Work to be completed =>
Without including any images, repeat the data exactly.

The input =>
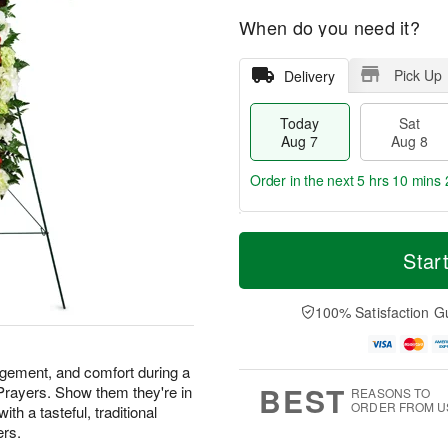
When do you need it?
Pick Up
Delivery
Today
Sat
Aug 7
Aug 8
Order in the next
5 hrs 10 mins 
T
M
o
S
S
o
Star
d
a
u
r
a
t
n
e
y
A
A
D
100% Satisfaction G
A
u
u
a
u
g
g
t
g
8
9
e
agement, and comfort during a
7
s
BEST
 Prayers. Show them they're in
REASONS TO
ORDER FROM U
th a tasteful, traditional
ers.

Response =>
When do you need it?
Pick Up
Delivery
Today
Sat
Aug 7
Aug 8
Order in the next
5 hrs 10 mins 
T
M
o
S
S
o
Star
d
a
u
r
a
t
n
e
y
A
A
D
100% Satisfaction G
A
u
u
a
u
g
g
t
g
8
9
e
agement, and comfort during a
7
s
BEST
 Prayers. Show them they're in
REASONS TO
ORDER FROM U
th a tasteful, traditional
ers.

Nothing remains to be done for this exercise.